Retancourt apuró el vaso y lo dejó ruidosamente en la mesa.
– Este hule no está muy limpio -observó.
– Es el palomo. Zerk limpia como puede, pero sus excrementos atacan el plástico. Me pregunto qué tienen las cagadas de pájaro.
– Ácido, o algo así. ¿Qué hacemos? ¿Acepto el trabajo o no?
En medio de la noche, Adamsberg se despertó y bajó a la cocina. Había olvidado el mensaje del inspector de división que le había traído Retancourt, que seguía encima de la mesa. Lo leyó, sonrió y lo quemó en la chimenea. Brézillon le confiaba el caso de Ordebec.
Frente a él, el Ejército Furioso.
A las seis y media de la mañana, despertó a Zerk y a Mo.
– El señor Hellequin nos brinda su ayuda -dijo, y Zerk encontró que esa frase sonaba como una declaración en una iglesia.
– Violette también -dijo Zerk.
– Sí, también, pero ella lo hace siempre. Me han encargado el caso de Ordebec. Preparaos para salir en el día de hoy. Antes, limpiad toda la casa a fondo, fregad el cuarto de baño con lejía, lavad las sábanas de Mo, frotad todos los sitios donde pueda haber puesto los dedos. Nos lo llevaremos en nuestro coche de policía y lo esconderemos allí. Zerk, ve a buscar mi coche particular al garaje y compra una jaula para Hellebaud. Coge dinero del aparador.

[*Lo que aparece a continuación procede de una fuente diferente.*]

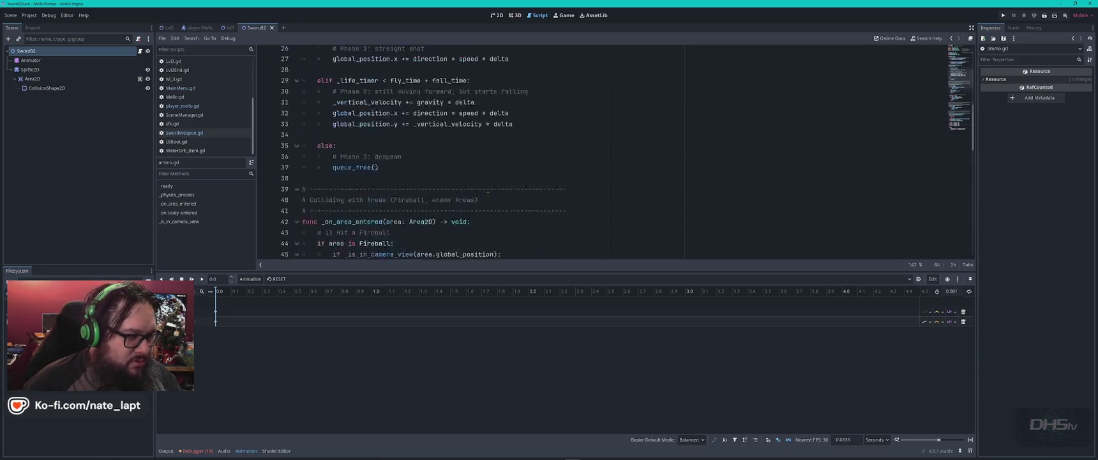
{"action": "scroll", "coordinate": [516, 178], "scroll_direction": "down", "scroll_amount": 1, "text": "ctrl"}
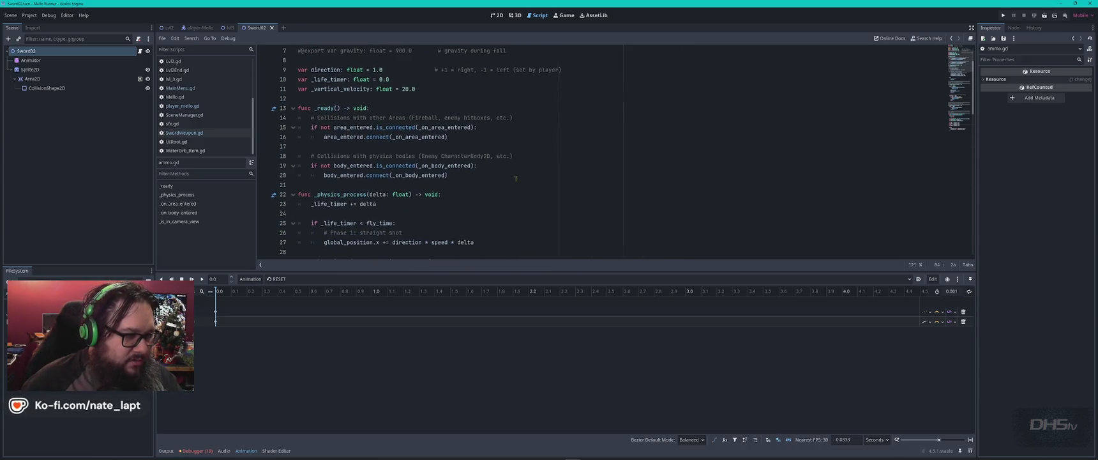
{"action": "left_click_drag", "start_coordinate": [536, 272], "coordinate": [561, 338]}
{"action": "scroll", "coordinate": [588, 213], "scroll_direction": "up", "scroll_amount": 2}
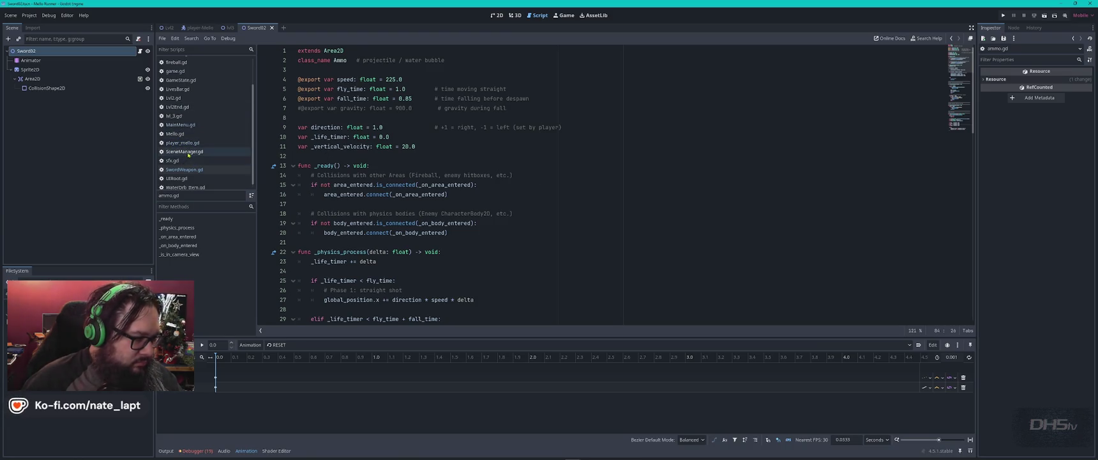
{"action": "scroll", "coordinate": [191, 161], "scroll_direction": "up", "scroll_amount": 1}
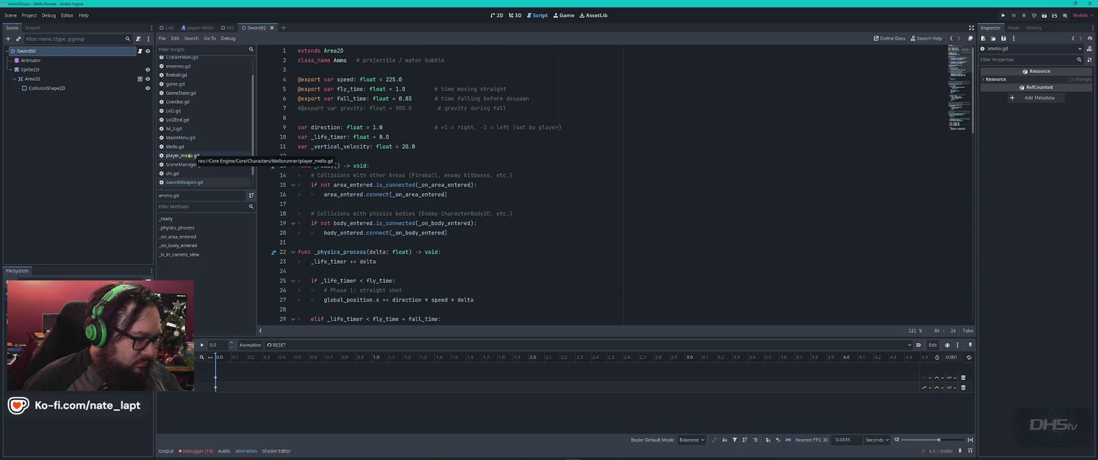
- Switch to player_mello.gd and search it for 'swing', 'sword' and 'rota'
{"action": "left_click", "coordinate": [197, 155]}
{"action": "left_click", "coordinate": [547, 164]}
{"action": "key", "text": "ctrl+f"}
{"action": "type", "text": "swing"}
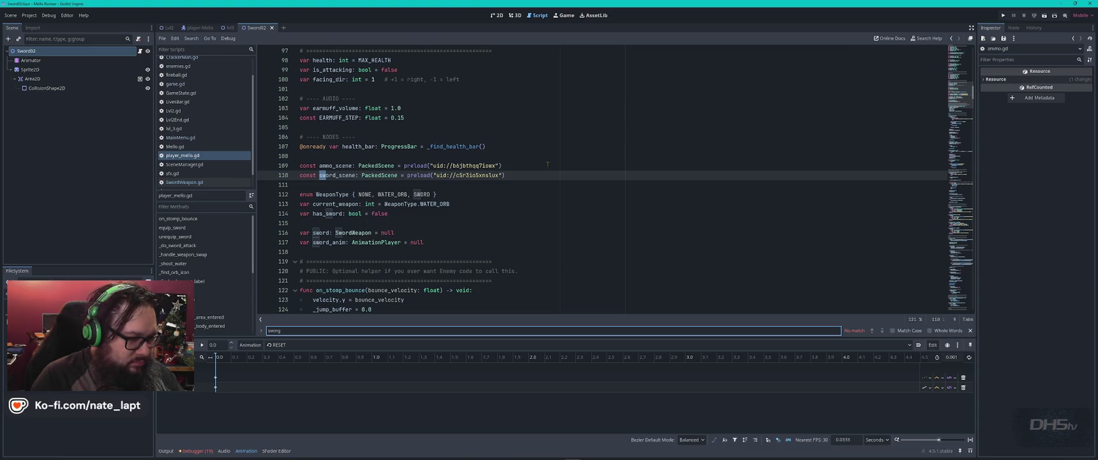
{"action": "key", "text": "BackSpace"}
{"action": "key", "text": "BackSpace"}
{"action": "key", "text": "BackSpace"}
{"action": "type", "text": "ord"}
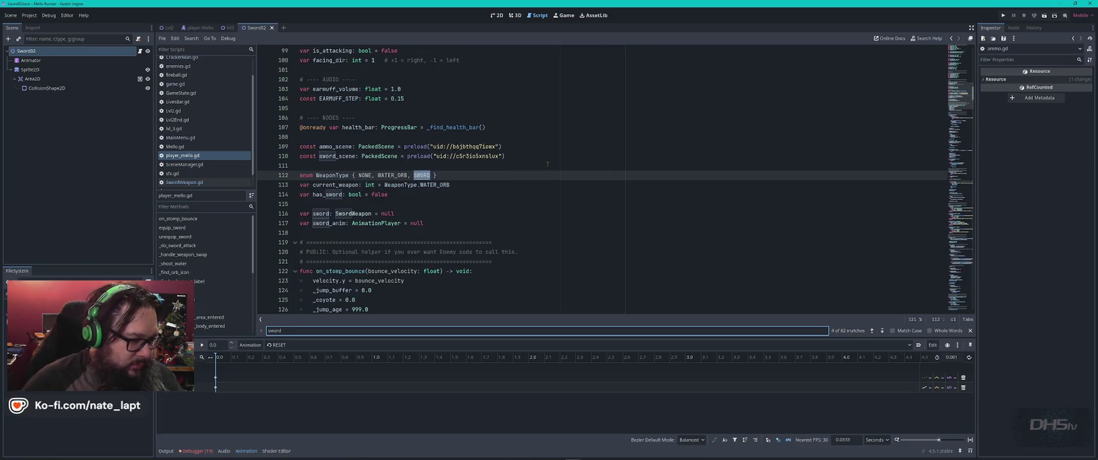
{"action": "key", "text": "ctrl+a"}
{"action": "type", "text": "rota"}
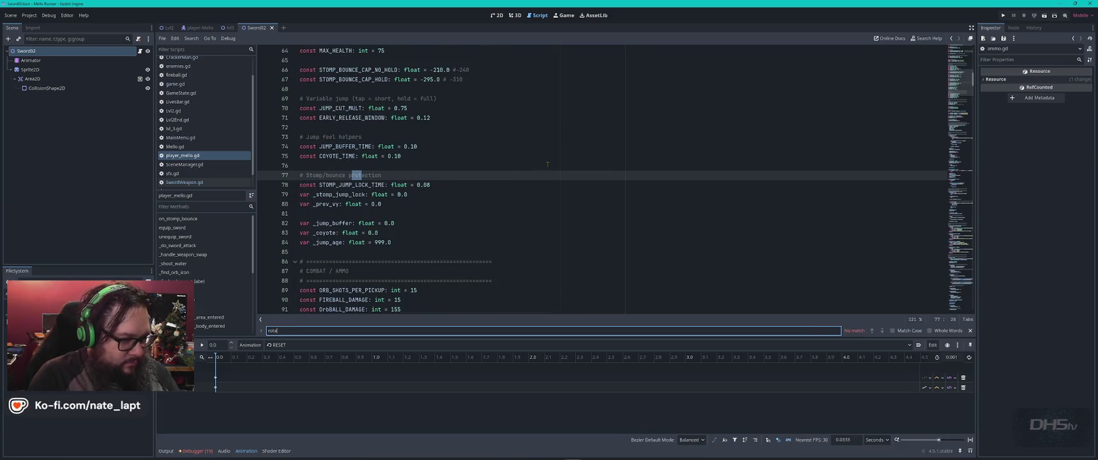
{"action": "key", "text": "Escape"}
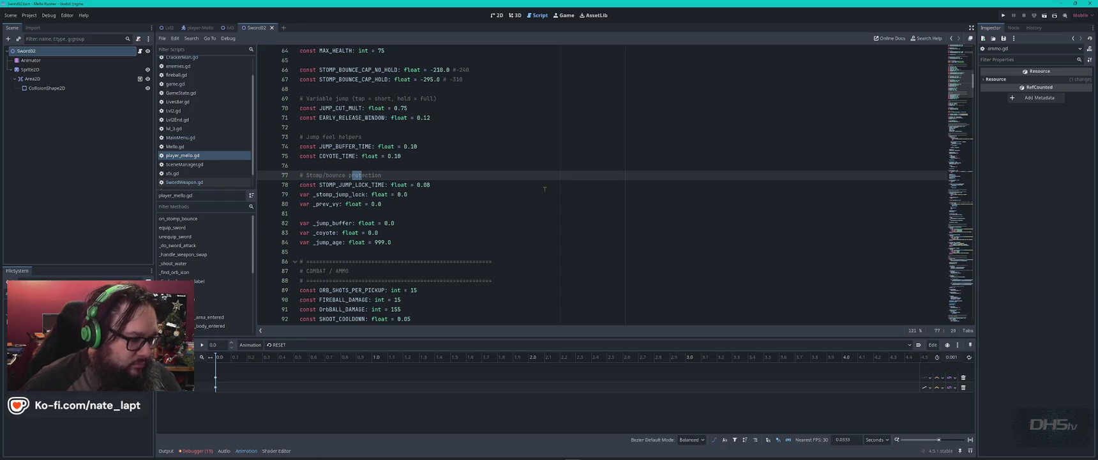
- Scroll through the player script's code and reopen the search bar
{"action": "scroll", "coordinate": [523, 207], "scroll_direction": "down", "scroll_amount": 3}
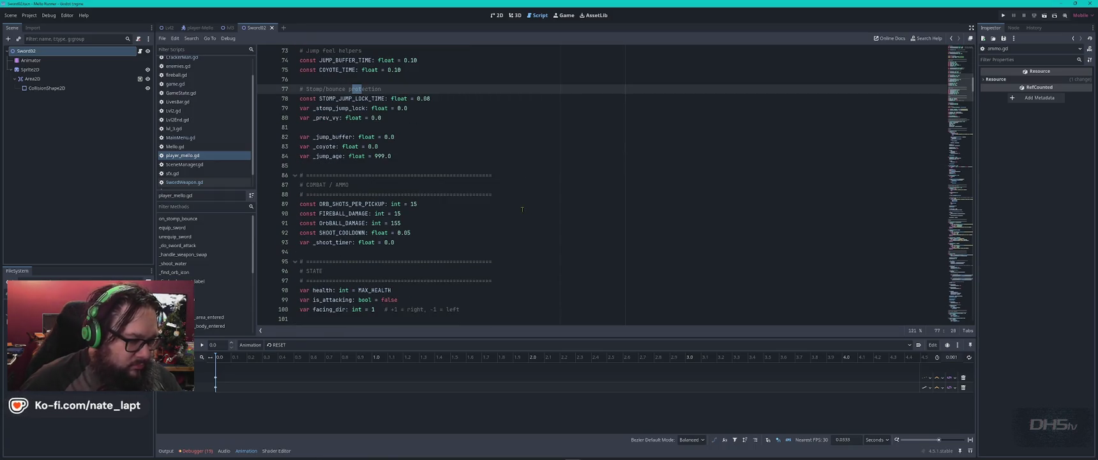
{"action": "scroll", "coordinate": [522, 209], "scroll_direction": "down", "scroll_amount": 6}
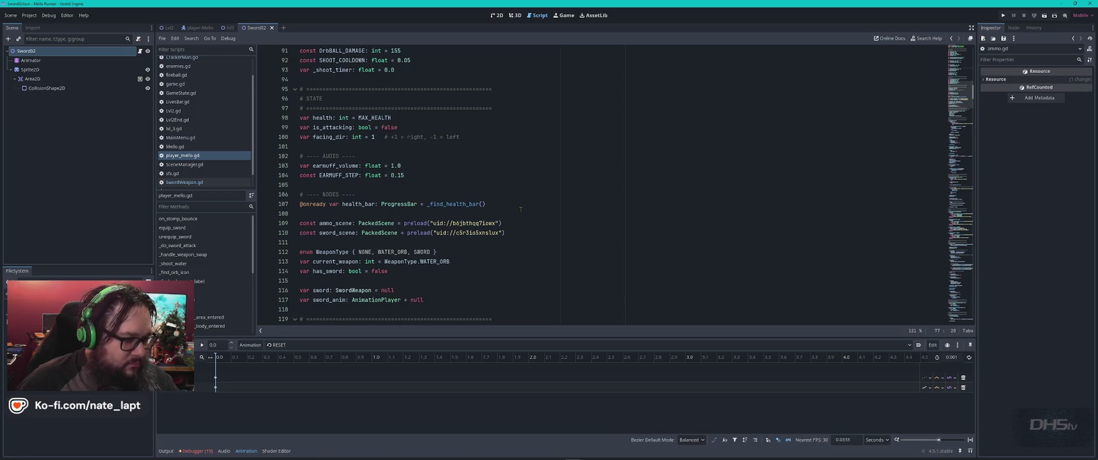
{"action": "scroll", "coordinate": [521, 209], "scroll_direction": "down", "scroll_amount": 4}
{"action": "scroll", "coordinate": [521, 209], "scroll_direction": "up", "scroll_amount": 20}
{"action": "scroll", "coordinate": [521, 209], "scroll_direction": "up", "scroll_amount": 3}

– ¿Aguantan las huellas dactilares en las plumas de palomo? A Hellebaud no le va a gustar que lo frote con un trapo.
– No, no lo limpies.
– ¿El también se va?
– Se va si tú te vas. Si aceptas. Te necesitaré allí para abastecer a Mo en su escondite.
Zerk hizo un gesto de asentimiento.
– Todavía no sé si te vienes conmigo o con mi coche.
– ¿Tienes que pensar un poco?
– Sí, y tengo que pensar rápido.
– No es fácil -dijo Zerk apreciando la dificultad en toda su medida.